Making a new table with the data pulled from the variant column:

create or replace table test.public.use_1910_current as
    select 
        raw:state::text as state
        ,raw:name::text as name
        ,raw:number::int as number
        ,raw:year::int as year
    from test.public.name_data;

At some point doing fixed point math of integers runs into the default 6dp default for division in Snowflake, thus you should rewrite the fraction of fractions as is reciprocal and multiplied form because 106.250 is not 98.857, and even if you do swap to doubles, you should always multiply verse divide first as you get better numerical stability:

select 
    column1 as a,
    column2 as b, 
    column3 as c,
    column4 as d, 
    round((a/b)/(c/d),3) as r1,
    round((a/b)*(d/c),3) as r2,
    round((a*d)/(b*c),3) as r3
from values
(1,2,3,4),
(1108,2606253,1375,319731698);

A	B	C	D	R1	R2	R3
1	2	3	4	0.667	0.667	0.667
1108	2606253	1375	319731698	106.250	98.826	98.857

So transcribing the generated SQL into working Snowflake SQL:

with __stage0 as (
    select
        group_set,
        __lateral_join_bag.name__3,
        __lateral_join_bag.state__3,
        iff(group_set=3, coalesce(sum(names.number),0), null) as a,
        max( iff(group_set=1, coalesce(sum(names.number),0), null) ) over (partition by __lateral_join_bag.state__3) as b,
        max( iff(group_set=2, coalesce(sum(names.number),0), null) ) over (partition by __lateral_join_bag.name__3) as c,
        max( iff(group_set=0, coalesce(sum(names.number),0), null) ) over() as d,
        (a/b) / (c/d) as popularity_ratio__3
    from test.public.use_1910_current as names
    cross join (
        select 
            row_number() over(order by null) -1 as group_set 
        from table(generator(ROWCOUNT =>4))
        //select column1 as group_set from values (0),(1),(2),(3)
    ) as x
    ,lateral  (
        select 
            case when x.group_set in(3,2) then names.name end as name__3,
            case when group_set in(3,1) then names.state end as state__3
    ) as __lateral_join_bag
    
    where names.year>1990
    group by 1,2,3
    having (group_set<>3 or (group_set=3 and (case when group_set=3 then coalesce(sum(names.number),0)end)>1000))
)
,__stage1 as (
    select name__3 as name,
        state__3 as state,
        round(any_value(case when group_set=3 then popularity_ratio__3 end),3) as popularity_ratio
    from __stage0
    where group_set not in (0,1,2)
    group by 1,2
    qualify row_number() over(partition by state order by popularity_ratio desc) <= 10
    order by 3 desc
)
,__stage2 as (
    select group_set,
        case when group_set in (0,1) then
            base.state 
        end as state__0,
        case when group_set=1 then
            base.name
        end as name__1,
        case when group_set=1 then
            base.popularity_ratio
        end as popularity_ratio__1
    from __stage1 as base
    cross join(select 
            row_number() over(order by null) -1 as group_set 
        from table(generator(ROWCOUNT =>2))) as x
    group by 1,2,3,4
)
select
    state__0 as state,
    listagg(case when group_set=1 then name__1||'('||popularity_ratio__1||')' end, ', ') within group (order by popularity_ratio__1 desc) as by_name_list_detail
from __stage2
group by 1
order by 1 asc;

There are some things that should be changed about this code, the order by 3 desc in __stage1 is a obvious waste of processing. But once you look at that, you notice __stage2 is joining to itself twice and then in the final select only taking one of those sets of results.

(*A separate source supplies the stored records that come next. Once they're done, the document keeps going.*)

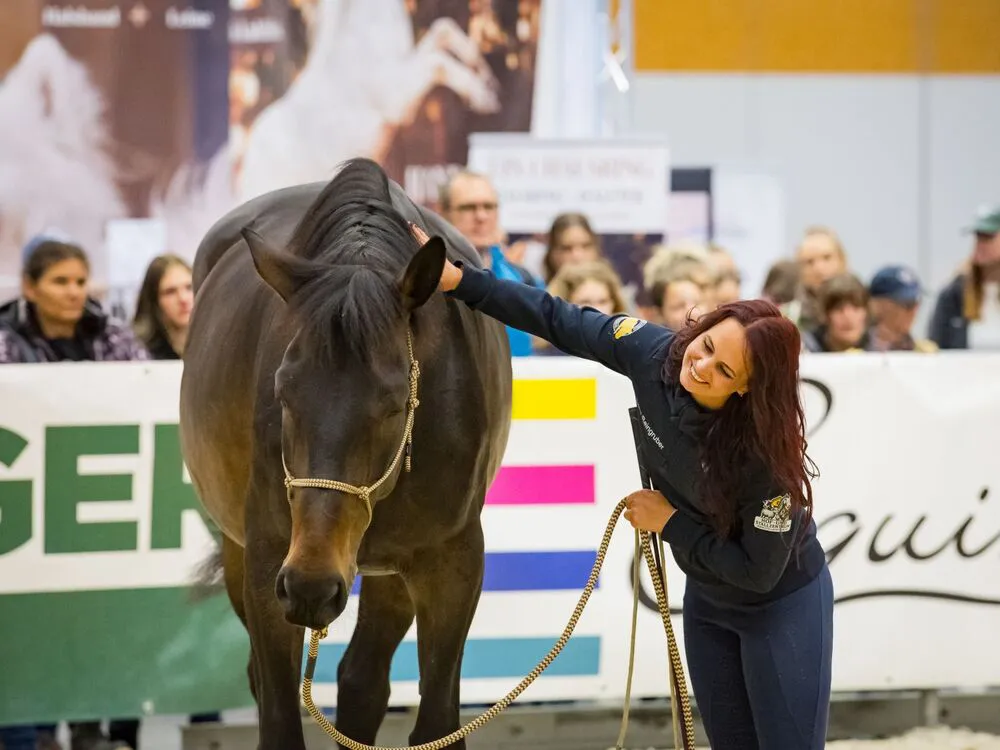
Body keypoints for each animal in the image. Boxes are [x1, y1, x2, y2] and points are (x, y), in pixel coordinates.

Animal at [179, 157, 512, 750]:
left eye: (397, 403)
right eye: (283, 392)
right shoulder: (269, 562)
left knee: (362, 681)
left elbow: (437, 722)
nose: (311, 584)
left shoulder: (451, 562)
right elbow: (279, 720)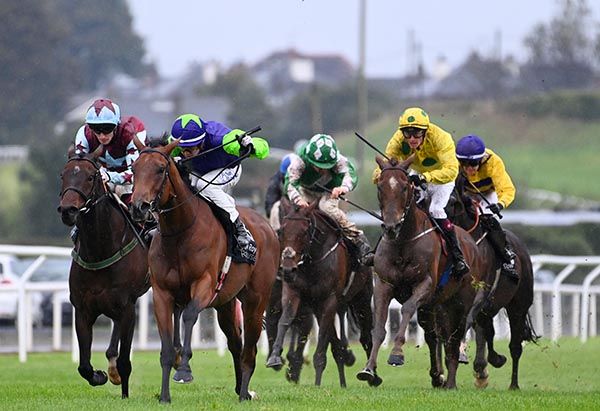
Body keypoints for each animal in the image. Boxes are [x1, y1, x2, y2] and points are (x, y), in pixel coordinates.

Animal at [56, 148, 149, 400]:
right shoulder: (82, 309)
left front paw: (125, 395)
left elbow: (126, 361)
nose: (68, 210)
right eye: (63, 175)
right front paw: (100, 375)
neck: (100, 251)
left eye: (90, 177)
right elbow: (83, 366)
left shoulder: (128, 308)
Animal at [129, 138, 278, 402]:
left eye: (160, 169)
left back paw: (244, 393)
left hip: (256, 300)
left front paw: (184, 371)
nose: (139, 207)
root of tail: (268, 227)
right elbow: (167, 348)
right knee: (236, 343)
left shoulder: (204, 284)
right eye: (134, 168)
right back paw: (240, 389)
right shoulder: (162, 294)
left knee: (249, 349)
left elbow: (189, 315)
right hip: (226, 303)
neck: (180, 233)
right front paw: (165, 396)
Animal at [264, 201, 372, 388]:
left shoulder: (330, 300)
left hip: (362, 297)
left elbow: (321, 339)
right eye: (282, 231)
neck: (313, 261)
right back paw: (343, 379)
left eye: (304, 231)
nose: (287, 268)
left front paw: (317, 382)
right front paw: (275, 357)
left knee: (366, 337)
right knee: (336, 342)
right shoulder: (293, 292)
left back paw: (370, 374)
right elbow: (285, 320)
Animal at [356, 156, 482, 392]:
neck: (403, 242)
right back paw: (438, 376)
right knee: (435, 336)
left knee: (454, 337)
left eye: (405, 187)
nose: (391, 227)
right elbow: (379, 328)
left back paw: (450, 381)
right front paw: (369, 369)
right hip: (435, 306)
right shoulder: (384, 285)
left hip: (460, 302)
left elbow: (406, 308)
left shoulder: (425, 285)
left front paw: (396, 354)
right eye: (380, 186)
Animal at [446, 177, 540, 390]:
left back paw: (513, 383)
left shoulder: (479, 294)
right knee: (487, 331)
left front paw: (461, 352)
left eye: (454, 201)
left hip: (518, 305)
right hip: (491, 307)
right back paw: (486, 366)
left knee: (514, 346)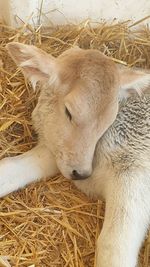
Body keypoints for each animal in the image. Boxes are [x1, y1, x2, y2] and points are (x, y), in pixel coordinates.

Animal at [0, 43, 150, 266]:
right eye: (69, 112)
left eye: (109, 119)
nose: (81, 173)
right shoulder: (57, 153)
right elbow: (9, 168)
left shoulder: (134, 172)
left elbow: (113, 247)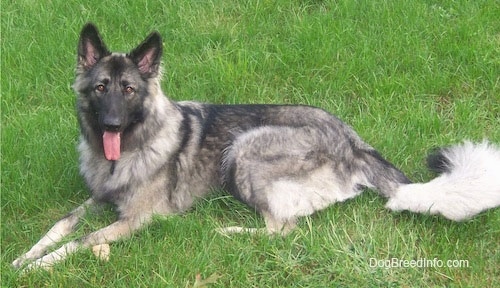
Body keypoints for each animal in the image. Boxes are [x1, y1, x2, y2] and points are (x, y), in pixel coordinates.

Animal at [12, 22, 500, 270]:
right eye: (101, 88)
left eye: (129, 90)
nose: (111, 122)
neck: (131, 147)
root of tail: (353, 142)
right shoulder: (99, 200)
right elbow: (62, 223)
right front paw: (25, 255)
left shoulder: (138, 218)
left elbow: (84, 239)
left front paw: (41, 266)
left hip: (246, 150)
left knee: (283, 229)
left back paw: (227, 232)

so the latter half of the code can be written:

,__stage1 as (
    select name__3 as name,
        state__3 as state,
        round(any_value(case when group_set=3 then popularity_ratio__3 end),3) as popularity_ratio
    from __stage0
    where group_set not in (0,1,2)
    group by 1,2
    qualify row_number() over(partition by state order by popularity_ratio desc) <= 10
    --order by 3 desc
)
select
    state,
    listagg(name||'('||popularity_ratio||')', ', ') within group (order by popularity_ratio desc) as by_name_list_detail
from __stage1
group by 1
order by 1 asc;

[July 2023]
10 months later, there was more to this post, but time has moved on… so this appears to just be old ramblings.. nothing new perhaps. Anyways many people rewrote the SQL nicely on HackerNews, so that is nice to see.